- _AVAILABLE RECORDS_:
_____

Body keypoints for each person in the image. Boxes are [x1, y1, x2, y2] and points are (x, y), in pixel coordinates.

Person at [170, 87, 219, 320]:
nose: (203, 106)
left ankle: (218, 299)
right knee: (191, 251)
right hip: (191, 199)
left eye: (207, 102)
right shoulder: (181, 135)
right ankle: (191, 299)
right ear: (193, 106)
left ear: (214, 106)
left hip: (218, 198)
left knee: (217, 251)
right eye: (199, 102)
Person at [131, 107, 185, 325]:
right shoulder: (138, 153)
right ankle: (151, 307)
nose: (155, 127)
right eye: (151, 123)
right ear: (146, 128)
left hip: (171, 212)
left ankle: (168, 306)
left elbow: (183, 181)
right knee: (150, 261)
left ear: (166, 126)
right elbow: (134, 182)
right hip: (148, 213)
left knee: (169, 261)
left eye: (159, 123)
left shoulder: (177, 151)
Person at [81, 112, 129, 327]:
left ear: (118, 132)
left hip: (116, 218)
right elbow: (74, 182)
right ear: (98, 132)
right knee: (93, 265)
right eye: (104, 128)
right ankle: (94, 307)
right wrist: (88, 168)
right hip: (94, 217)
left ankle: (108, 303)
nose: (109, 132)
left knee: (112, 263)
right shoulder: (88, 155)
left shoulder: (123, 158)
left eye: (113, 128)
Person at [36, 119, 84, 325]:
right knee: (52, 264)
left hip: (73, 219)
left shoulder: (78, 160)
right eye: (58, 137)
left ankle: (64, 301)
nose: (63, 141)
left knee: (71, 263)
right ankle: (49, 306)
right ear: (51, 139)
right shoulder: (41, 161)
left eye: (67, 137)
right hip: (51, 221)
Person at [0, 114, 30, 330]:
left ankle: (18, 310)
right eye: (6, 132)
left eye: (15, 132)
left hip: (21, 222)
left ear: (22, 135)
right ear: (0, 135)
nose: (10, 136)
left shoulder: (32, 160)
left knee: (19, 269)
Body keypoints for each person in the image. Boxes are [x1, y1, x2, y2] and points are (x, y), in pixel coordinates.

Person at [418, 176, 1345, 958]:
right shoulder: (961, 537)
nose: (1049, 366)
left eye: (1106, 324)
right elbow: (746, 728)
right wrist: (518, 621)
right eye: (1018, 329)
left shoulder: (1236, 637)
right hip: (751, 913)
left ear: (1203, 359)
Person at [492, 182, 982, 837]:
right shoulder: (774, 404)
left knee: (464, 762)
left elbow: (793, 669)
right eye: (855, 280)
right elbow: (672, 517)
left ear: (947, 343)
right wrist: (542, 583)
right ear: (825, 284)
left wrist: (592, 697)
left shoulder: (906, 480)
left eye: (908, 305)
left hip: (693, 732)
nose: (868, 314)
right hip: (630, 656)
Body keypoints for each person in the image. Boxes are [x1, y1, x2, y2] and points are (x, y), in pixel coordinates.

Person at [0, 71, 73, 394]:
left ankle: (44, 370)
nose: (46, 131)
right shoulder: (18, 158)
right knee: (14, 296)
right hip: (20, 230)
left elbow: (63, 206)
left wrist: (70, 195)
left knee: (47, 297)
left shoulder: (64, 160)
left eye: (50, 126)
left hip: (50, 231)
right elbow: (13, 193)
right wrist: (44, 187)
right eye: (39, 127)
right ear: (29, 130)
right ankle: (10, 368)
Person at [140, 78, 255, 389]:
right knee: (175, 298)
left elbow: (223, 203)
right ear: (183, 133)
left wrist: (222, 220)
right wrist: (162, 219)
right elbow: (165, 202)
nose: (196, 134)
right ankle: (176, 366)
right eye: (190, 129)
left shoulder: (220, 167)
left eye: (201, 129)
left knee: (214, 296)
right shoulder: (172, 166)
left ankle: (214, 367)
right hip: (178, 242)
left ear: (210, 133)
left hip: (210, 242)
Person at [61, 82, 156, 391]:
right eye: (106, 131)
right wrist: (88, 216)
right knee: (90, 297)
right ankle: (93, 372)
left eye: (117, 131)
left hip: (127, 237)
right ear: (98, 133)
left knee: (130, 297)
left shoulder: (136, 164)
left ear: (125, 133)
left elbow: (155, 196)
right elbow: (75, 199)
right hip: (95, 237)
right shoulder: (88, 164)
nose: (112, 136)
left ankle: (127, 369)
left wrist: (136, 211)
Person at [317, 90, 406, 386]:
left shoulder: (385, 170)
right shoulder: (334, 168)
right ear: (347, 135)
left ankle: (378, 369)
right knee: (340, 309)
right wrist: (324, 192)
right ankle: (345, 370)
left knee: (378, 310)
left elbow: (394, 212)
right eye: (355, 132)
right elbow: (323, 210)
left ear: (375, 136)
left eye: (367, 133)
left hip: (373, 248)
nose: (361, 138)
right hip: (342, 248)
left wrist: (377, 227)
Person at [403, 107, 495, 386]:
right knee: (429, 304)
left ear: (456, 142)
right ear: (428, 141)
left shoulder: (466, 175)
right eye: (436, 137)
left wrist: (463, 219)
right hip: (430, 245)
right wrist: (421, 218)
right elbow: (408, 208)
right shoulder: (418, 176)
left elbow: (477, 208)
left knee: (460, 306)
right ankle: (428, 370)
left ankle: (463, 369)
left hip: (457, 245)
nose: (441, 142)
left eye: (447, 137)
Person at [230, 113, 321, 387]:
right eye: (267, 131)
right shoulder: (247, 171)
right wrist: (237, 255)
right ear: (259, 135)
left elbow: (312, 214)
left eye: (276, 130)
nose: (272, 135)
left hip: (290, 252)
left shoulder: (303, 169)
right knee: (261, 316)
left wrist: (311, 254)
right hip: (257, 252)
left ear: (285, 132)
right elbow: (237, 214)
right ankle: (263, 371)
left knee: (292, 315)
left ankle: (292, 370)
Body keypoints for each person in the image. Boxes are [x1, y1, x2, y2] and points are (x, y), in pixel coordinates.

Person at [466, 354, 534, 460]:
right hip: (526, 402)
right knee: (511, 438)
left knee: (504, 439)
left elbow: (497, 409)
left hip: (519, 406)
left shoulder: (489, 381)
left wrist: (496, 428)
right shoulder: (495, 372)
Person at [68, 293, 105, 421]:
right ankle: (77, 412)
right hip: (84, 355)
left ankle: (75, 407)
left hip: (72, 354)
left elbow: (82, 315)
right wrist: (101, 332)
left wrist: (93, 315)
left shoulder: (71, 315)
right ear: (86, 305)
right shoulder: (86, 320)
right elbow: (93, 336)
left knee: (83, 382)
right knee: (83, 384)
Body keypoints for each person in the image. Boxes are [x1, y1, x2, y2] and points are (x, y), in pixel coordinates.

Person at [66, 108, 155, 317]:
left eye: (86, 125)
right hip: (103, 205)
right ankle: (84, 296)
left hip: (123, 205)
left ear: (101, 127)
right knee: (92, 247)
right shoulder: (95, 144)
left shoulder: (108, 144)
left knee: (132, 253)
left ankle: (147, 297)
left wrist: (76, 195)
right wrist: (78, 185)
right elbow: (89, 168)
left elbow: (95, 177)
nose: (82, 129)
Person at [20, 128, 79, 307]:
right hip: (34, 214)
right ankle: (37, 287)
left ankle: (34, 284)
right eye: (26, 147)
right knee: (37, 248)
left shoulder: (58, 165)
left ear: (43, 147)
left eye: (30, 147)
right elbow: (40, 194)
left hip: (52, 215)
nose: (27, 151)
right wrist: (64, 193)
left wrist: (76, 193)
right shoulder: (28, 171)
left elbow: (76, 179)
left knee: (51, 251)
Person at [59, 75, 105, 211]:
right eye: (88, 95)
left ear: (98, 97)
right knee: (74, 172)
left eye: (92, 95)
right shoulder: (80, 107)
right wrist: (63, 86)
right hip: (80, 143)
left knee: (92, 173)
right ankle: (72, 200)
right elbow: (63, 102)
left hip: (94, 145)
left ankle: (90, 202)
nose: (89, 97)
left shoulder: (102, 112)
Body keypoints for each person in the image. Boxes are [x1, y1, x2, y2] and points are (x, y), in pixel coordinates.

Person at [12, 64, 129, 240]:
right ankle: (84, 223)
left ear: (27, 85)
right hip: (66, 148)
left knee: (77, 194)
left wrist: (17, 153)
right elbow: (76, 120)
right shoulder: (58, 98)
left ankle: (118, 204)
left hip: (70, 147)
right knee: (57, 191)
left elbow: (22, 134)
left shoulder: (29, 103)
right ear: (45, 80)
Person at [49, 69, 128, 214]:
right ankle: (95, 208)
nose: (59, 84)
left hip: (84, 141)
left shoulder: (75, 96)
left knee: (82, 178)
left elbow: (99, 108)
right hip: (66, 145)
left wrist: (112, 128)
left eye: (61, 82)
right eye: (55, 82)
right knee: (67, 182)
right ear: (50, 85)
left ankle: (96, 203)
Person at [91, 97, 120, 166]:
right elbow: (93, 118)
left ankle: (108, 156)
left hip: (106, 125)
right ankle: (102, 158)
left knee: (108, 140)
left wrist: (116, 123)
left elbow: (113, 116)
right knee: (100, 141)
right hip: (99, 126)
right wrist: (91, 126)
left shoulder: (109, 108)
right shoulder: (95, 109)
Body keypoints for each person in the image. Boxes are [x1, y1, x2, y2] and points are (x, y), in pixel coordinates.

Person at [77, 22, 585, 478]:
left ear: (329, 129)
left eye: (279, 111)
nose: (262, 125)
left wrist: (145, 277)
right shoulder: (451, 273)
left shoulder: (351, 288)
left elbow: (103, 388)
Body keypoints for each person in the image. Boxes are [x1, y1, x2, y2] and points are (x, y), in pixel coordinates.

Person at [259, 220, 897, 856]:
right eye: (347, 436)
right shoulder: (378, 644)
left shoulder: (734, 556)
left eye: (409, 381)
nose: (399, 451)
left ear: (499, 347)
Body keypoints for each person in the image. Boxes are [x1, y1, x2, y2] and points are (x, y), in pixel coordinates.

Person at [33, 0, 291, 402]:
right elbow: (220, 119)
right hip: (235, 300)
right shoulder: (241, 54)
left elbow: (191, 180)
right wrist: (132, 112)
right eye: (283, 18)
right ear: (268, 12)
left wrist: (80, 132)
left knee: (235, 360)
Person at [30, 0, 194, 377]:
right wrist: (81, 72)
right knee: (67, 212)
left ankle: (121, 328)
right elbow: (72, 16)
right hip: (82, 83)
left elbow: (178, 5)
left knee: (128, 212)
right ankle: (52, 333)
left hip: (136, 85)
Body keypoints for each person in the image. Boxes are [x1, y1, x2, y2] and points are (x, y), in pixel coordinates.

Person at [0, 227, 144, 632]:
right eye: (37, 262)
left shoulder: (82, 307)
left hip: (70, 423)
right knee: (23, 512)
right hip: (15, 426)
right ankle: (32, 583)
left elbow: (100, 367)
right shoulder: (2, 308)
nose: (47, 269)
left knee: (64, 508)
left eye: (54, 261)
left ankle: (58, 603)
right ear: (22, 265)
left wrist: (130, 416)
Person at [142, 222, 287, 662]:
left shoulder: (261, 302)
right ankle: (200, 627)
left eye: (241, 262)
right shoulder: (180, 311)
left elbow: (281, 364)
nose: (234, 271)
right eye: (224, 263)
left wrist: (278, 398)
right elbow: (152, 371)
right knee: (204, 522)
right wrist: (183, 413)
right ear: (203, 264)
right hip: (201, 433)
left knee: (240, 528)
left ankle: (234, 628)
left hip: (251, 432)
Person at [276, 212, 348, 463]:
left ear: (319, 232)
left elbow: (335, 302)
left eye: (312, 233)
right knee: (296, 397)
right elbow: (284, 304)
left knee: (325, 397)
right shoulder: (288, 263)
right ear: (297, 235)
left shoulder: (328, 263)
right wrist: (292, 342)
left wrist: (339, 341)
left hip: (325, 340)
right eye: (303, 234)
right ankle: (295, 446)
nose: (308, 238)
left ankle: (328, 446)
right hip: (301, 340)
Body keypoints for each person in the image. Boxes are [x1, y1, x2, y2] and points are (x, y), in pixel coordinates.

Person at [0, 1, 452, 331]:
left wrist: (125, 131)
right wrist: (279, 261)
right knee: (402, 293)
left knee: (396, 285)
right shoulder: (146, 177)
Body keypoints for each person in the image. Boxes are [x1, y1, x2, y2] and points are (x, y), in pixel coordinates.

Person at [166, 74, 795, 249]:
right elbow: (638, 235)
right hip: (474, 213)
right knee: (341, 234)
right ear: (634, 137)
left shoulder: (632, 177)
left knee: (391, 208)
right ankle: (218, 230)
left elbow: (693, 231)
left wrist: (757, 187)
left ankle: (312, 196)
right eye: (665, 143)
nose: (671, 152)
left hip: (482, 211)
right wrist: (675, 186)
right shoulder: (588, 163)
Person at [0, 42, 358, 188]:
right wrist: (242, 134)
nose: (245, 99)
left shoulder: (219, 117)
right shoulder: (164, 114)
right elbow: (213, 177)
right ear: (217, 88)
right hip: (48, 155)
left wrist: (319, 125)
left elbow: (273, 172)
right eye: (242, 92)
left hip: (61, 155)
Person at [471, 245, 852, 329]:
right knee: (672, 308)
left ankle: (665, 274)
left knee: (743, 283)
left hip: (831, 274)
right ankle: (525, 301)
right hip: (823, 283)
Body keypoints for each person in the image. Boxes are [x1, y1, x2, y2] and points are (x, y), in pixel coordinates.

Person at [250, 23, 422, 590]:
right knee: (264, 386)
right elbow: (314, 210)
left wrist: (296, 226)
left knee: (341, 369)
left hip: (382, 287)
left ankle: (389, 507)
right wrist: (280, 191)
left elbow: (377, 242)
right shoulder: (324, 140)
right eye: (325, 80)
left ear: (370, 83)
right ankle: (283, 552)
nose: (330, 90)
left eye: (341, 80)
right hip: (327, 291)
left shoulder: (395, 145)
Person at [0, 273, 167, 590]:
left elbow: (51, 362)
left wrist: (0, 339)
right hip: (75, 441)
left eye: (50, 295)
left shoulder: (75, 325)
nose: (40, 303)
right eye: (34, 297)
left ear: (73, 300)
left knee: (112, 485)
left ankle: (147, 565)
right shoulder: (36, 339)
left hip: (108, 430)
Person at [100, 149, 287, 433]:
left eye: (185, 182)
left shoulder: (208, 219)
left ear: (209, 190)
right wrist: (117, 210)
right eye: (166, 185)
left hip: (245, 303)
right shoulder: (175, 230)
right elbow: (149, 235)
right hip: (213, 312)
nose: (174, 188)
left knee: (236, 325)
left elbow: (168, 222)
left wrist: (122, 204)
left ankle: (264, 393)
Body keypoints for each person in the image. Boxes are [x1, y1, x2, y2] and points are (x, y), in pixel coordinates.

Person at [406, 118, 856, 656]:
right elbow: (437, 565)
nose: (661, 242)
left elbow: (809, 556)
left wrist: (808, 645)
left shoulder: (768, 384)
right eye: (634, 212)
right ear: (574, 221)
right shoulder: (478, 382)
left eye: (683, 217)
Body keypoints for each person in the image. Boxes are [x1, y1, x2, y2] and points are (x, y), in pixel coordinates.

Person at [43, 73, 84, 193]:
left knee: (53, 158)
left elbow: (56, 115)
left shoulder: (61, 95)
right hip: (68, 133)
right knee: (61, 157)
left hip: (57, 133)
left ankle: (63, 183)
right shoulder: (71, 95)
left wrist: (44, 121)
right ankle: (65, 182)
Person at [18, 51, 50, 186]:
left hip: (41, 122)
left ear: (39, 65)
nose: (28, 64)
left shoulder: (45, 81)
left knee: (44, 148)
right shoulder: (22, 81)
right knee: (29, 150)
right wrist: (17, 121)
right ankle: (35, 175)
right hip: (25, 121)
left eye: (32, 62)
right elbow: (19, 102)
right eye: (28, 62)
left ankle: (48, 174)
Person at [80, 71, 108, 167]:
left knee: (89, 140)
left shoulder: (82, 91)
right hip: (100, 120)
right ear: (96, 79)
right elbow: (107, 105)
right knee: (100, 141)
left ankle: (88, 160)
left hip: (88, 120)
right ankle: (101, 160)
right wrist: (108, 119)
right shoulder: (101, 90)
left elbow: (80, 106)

_____

Print, without alteration, only the lines above between the one holding "right ankle: (93, 372)" and the one holding "left wrist: (93, 315)", inclusive.

- _WRITTEN ANSWER_:
right ankle: (93, 372)
left eye: (117, 131)
left hip: (127, 237)
right ear: (98, 133)
left knee: (130, 297)
left shoulder: (136, 164)
left ear: (125, 133)
left elbow: (155, 196)
right elbow: (75, 199)
right hip: (95, 237)
right shoulder: (88, 164)
nose: (112, 136)
left ankle: (127, 369)
left wrist: (136, 211)
Person at [317, 90, 406, 386]:
left shoulder: (385, 170)
right shoulder: (334, 168)
right ear: (347, 135)
left ankle: (378, 369)
right knee: (340, 309)
right wrist: (324, 192)
right ankle: (345, 370)
left knee: (378, 310)
left elbow: (394, 212)
right eye: (355, 132)
right elbow: (323, 210)
left ear: (375, 136)
left eye: (367, 133)
left hip: (373, 248)
nose: (361, 138)
right hip: (342, 248)
left wrist: (377, 227)
Person at [403, 107, 495, 386]:
right knee: (429, 304)
left ear: (456, 142)
right ear: (428, 141)
left shoulder: (466, 175)
right eye: (436, 137)
left wrist: (463, 219)
right hip: (430, 245)
right wrist: (421, 218)
right elbow: (408, 208)
right shoulder: (418, 176)
left elbow: (477, 208)
left knee: (460, 306)
right ankle: (428, 370)
left ankle: (463, 369)
left hip: (457, 245)
nose: (441, 142)
left eye: (447, 137)
Person at [230, 113, 321, 387]:
right eye: (267, 131)
right shoulder: (247, 171)
right wrist: (237, 255)
right ear: (259, 135)
left elbow: (312, 214)
left eye: (276, 130)
nose: (272, 135)
left hip: (290, 252)
left shoulder: (303, 169)
right knee: (261, 316)
left wrist: (311, 254)
right hip: (257, 252)
left ear: (285, 132)
right elbow: (237, 214)
right ankle: (263, 371)
left knee: (292, 315)
left ankle: (292, 370)
Body keypoints for each person in the image. Boxes are [x1, y1, x2, y2] and points are (x, y), in pixel coordinates.

Person at [466, 354, 534, 460]:
right hip: (526, 402)
right knee: (511, 438)
left knee: (504, 439)
left elbow: (497, 409)
left hip: (519, 406)
left shoulder: (489, 381)
left wrist: (496, 428)
right shoulder: (495, 372)
Person at [68, 293, 105, 421]:
right ankle: (77, 412)
right hip: (84, 355)
left ankle: (75, 407)
left hip: (72, 354)
left elbow: (82, 315)
right wrist: (101, 332)
left wrist: (93, 315)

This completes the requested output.